[Instruction]:
Your reply should reproduce each line below exactly and carry none of the pictures.

[Input for this task]:
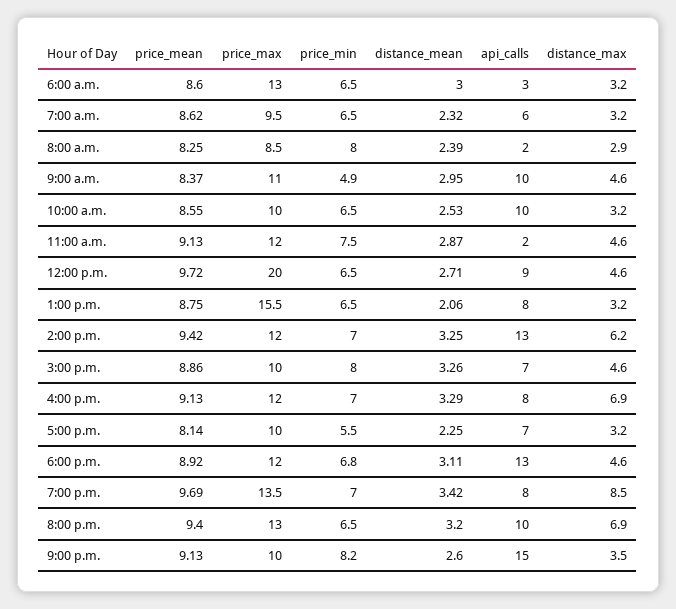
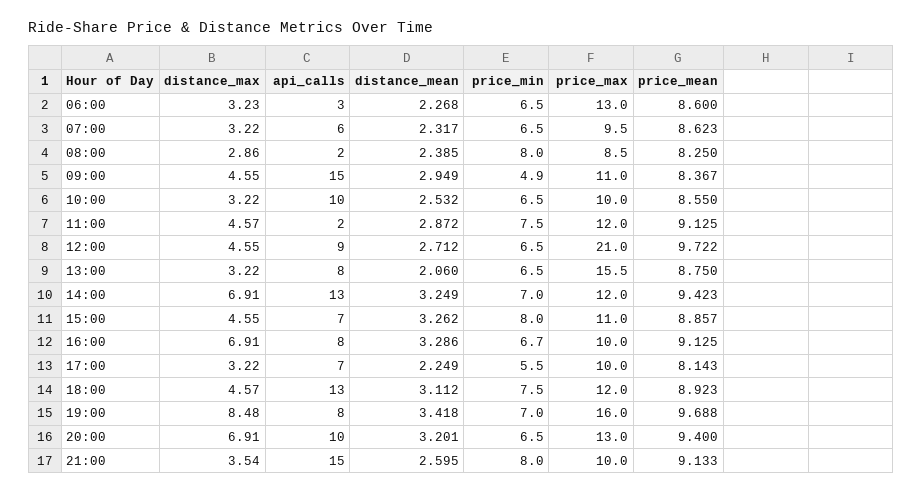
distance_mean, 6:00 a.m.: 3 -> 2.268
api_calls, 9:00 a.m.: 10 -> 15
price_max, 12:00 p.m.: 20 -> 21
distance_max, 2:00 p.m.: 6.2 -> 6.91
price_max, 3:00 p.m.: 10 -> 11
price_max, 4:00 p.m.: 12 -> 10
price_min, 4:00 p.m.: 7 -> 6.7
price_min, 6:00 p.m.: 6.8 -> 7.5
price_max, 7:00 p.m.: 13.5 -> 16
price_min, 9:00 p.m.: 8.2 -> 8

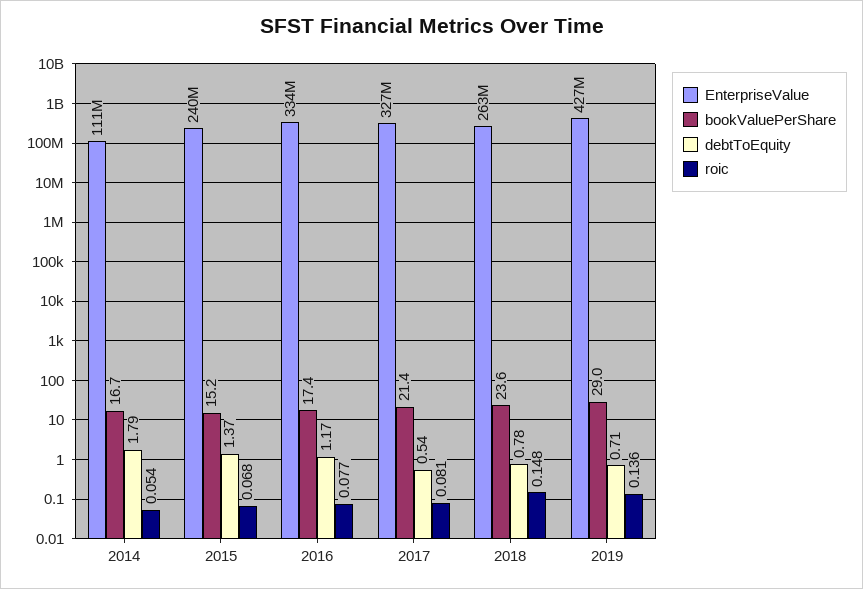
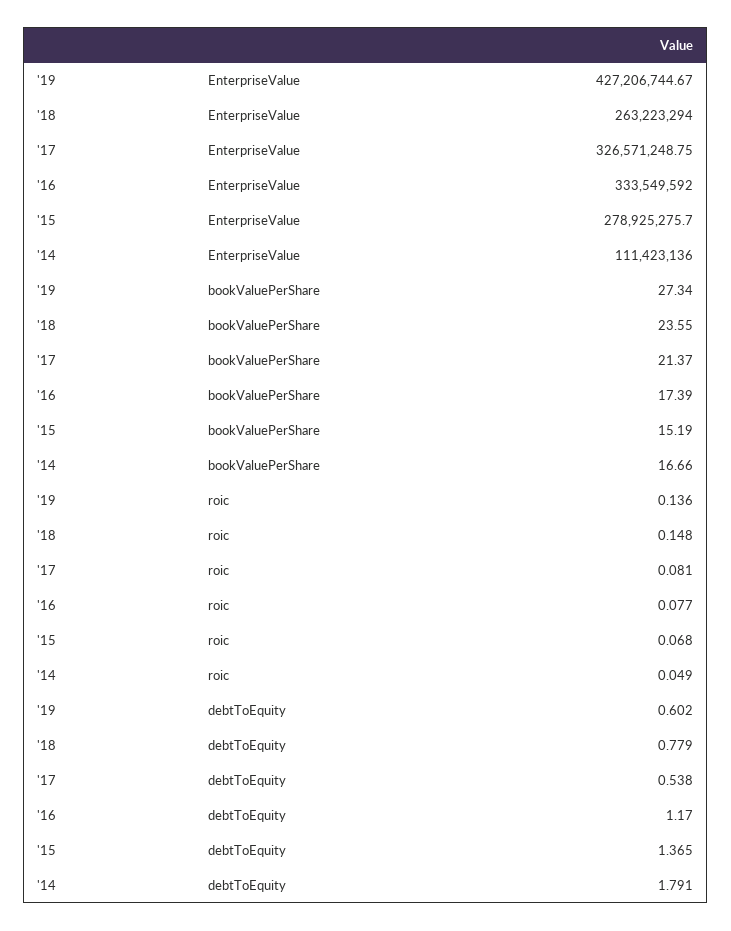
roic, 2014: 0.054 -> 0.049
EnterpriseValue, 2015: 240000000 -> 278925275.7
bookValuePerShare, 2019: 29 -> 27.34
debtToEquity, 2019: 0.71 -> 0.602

[Written answer]:
distance_mean, 6:00 a.m.: 3 -> 2.268
api_calls, 9:00 a.m.: 10 -> 15
price_max, 12:00 p.m.: 20 -> 21
distance_max, 2:00 p.m.: 6.2 -> 6.91
price_max, 3:00 p.m.: 10 -> 11
price_max, 4:00 p.m.: 12 -> 10
price_min, 4:00 p.m.: 7 -> 6.7
price_min, 6:00 p.m.: 6.8 -> 7.5
price_max, 7:00 p.m.: 13.5 -> 16
price_min, 9:00 p.m.: 8.2 -> 8

roic, 2014: 0.054 -> 0.049
EnterpriseValue, 2015: 240000000 -> 278925275.7
bookValuePerShare, 2019: 29 -> 27.34
debtToEquity, 2019: 0.71 -> 0.602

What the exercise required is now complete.